Report back each line of the data that contains the word "input".
======
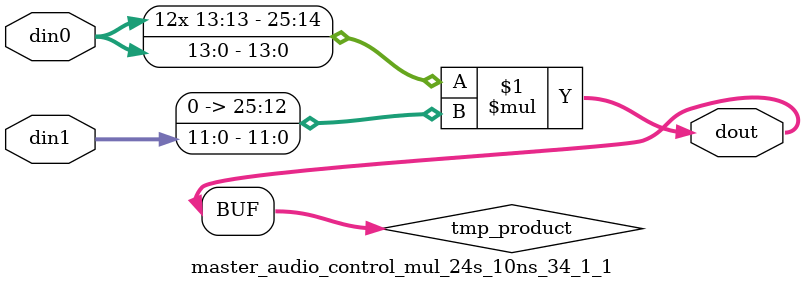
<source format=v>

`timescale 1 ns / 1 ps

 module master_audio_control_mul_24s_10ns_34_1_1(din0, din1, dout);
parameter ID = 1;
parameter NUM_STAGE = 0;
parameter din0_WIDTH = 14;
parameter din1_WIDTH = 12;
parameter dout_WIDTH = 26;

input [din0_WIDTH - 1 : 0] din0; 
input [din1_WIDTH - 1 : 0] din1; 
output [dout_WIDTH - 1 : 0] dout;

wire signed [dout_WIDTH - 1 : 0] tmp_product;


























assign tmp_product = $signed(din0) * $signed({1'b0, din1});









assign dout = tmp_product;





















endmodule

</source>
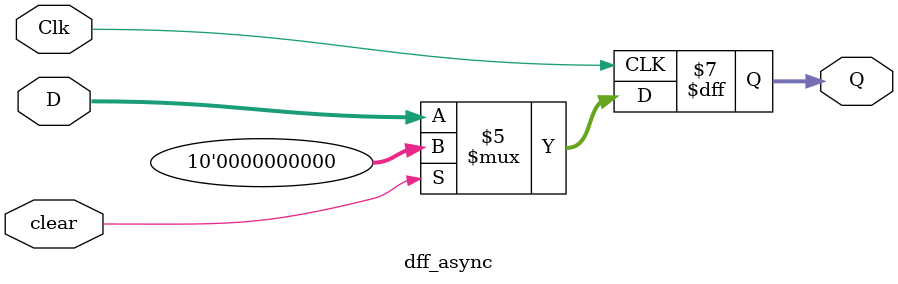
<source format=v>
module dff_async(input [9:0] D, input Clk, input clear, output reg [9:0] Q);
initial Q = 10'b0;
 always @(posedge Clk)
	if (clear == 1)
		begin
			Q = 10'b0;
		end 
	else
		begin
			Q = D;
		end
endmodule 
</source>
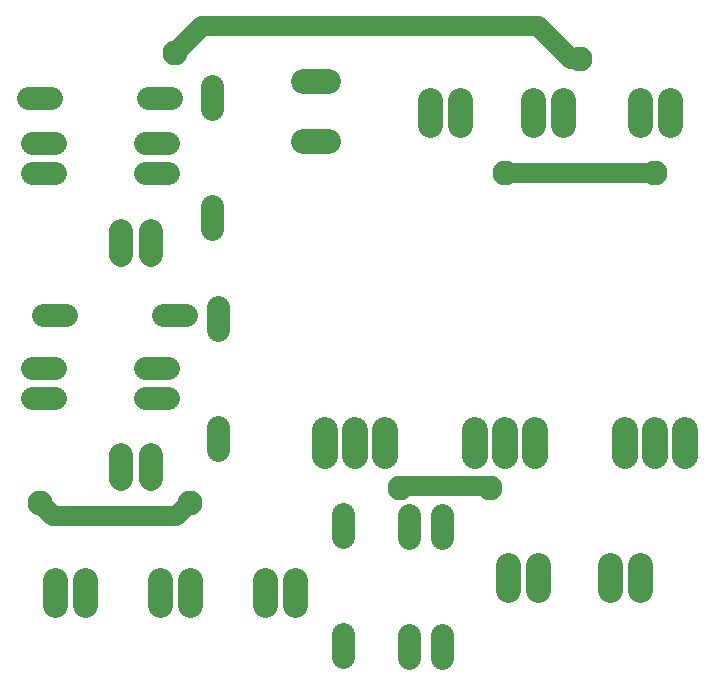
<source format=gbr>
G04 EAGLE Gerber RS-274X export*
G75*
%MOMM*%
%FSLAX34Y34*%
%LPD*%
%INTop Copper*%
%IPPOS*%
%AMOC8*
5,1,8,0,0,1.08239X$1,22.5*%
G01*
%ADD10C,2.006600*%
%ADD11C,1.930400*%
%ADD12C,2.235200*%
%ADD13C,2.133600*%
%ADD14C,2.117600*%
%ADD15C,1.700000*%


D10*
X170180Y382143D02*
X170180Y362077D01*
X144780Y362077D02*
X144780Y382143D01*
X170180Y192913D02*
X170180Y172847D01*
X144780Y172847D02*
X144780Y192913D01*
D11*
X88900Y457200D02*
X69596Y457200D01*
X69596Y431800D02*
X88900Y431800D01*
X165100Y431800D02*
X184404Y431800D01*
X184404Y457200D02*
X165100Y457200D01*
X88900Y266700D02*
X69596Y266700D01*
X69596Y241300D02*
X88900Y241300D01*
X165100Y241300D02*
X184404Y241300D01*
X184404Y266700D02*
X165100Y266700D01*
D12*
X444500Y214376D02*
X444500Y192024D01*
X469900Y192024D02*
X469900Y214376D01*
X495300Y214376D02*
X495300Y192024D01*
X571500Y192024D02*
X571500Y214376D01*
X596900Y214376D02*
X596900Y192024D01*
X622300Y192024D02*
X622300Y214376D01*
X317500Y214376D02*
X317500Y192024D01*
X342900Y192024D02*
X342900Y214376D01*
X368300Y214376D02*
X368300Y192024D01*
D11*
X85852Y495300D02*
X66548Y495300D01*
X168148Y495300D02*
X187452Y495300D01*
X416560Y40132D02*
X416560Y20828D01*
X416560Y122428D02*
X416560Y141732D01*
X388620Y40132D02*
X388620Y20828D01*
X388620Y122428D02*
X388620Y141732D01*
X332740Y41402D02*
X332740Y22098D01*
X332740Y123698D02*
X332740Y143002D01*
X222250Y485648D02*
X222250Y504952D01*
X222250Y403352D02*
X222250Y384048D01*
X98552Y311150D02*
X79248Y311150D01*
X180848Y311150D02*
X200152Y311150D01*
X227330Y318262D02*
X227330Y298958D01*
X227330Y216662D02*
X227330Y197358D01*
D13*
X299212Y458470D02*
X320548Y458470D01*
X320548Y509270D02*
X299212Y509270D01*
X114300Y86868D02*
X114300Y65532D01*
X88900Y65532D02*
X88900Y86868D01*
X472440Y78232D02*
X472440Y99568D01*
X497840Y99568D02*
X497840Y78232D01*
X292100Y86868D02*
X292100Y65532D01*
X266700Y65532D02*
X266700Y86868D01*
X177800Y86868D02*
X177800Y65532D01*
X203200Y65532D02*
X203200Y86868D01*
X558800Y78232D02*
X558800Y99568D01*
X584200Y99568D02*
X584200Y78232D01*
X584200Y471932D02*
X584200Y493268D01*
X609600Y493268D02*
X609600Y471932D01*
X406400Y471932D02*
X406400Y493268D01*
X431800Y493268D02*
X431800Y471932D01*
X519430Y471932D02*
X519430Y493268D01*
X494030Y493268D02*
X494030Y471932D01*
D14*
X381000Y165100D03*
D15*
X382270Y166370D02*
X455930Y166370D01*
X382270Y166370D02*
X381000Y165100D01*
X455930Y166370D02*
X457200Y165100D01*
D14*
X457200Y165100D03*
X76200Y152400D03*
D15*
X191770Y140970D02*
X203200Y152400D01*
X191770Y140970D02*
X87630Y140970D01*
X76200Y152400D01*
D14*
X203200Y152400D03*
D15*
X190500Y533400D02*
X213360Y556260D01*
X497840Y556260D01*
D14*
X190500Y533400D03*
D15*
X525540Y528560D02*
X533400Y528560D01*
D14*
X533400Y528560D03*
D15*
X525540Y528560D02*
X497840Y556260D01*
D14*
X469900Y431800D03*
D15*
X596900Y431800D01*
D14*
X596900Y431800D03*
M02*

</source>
======
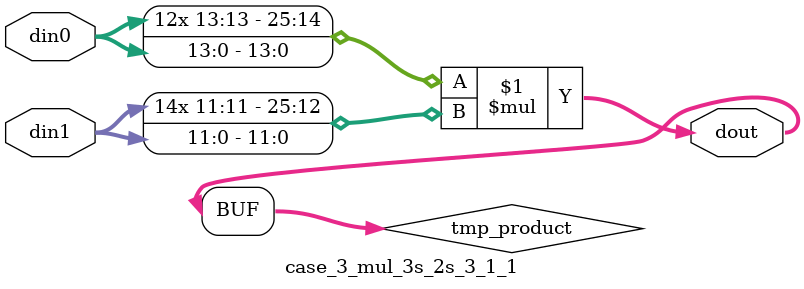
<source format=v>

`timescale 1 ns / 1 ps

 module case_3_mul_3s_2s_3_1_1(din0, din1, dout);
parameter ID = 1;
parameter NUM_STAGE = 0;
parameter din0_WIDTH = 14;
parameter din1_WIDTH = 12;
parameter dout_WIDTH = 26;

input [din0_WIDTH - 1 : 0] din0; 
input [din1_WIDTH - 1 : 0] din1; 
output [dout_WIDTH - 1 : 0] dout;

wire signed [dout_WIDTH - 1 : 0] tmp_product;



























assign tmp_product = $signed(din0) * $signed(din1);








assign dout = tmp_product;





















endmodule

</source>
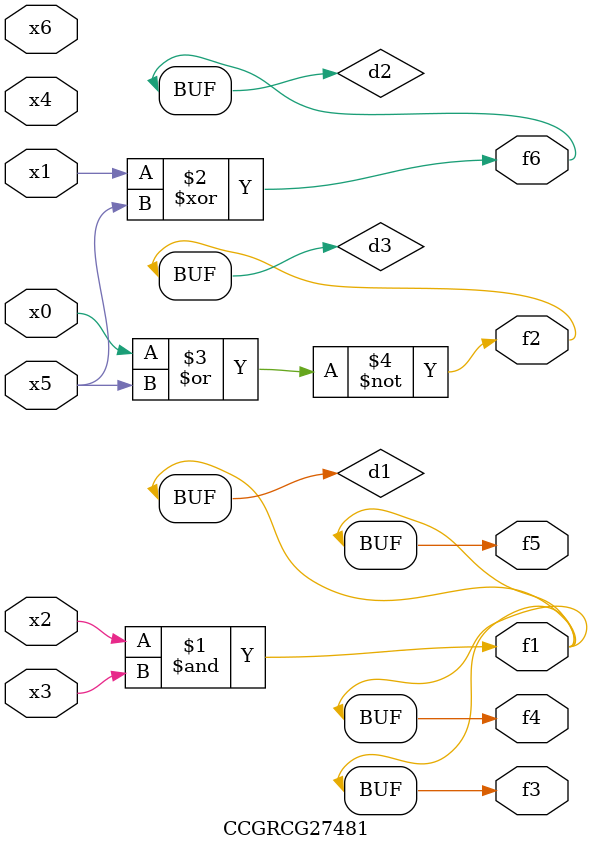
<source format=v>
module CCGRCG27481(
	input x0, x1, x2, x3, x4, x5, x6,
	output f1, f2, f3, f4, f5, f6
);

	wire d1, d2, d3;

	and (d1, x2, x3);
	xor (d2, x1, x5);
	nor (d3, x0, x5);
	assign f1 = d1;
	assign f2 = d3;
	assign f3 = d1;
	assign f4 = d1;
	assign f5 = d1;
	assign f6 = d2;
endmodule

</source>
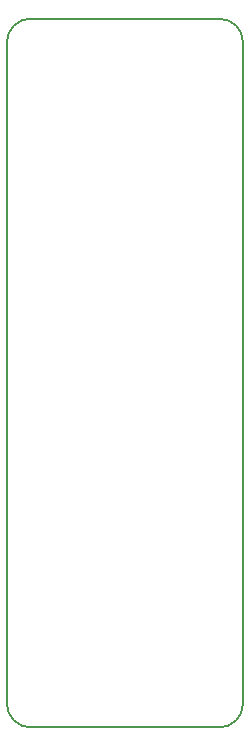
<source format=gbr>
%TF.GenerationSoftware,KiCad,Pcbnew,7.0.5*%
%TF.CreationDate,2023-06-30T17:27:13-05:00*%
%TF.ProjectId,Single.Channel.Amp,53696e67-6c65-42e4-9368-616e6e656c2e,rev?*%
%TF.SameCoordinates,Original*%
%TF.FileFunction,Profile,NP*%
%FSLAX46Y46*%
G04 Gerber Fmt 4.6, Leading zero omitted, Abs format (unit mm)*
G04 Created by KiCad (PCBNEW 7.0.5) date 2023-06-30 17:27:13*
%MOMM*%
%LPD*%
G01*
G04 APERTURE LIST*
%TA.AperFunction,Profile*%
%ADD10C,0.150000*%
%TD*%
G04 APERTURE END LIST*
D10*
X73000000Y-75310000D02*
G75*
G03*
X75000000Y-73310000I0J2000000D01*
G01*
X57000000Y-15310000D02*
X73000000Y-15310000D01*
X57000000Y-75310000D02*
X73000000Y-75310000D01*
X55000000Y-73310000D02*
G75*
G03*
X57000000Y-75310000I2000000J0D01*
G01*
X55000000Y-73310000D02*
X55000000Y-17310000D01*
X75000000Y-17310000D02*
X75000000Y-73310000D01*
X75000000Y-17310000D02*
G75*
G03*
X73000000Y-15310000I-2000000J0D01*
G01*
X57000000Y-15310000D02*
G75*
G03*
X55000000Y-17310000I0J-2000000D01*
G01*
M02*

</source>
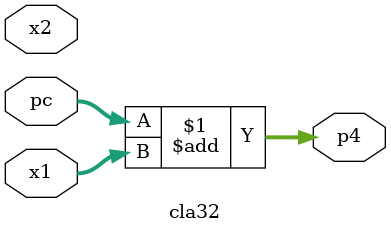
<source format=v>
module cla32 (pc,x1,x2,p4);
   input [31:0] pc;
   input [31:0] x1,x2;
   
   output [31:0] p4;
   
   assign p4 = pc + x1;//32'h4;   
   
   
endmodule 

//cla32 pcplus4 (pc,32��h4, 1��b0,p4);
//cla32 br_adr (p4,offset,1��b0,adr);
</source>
======
[RESPONSE TO THE TASK]
input [din0_WIDTH - 1 : 0] din0; 
input [din1_WIDTH - 1 : 0] din1; 
module dff_async(input [9:0] D, input Clk, input clear, output reg [9:0] Q);
input [din0_WIDTH - 1 : 0] din0; 
input [din1_WIDTH - 1 : 0] din1; 
	input x0, x1, x2, x3, x4, x5, x6,
   input [31:0] pc;
   input [31:0] x1,x2;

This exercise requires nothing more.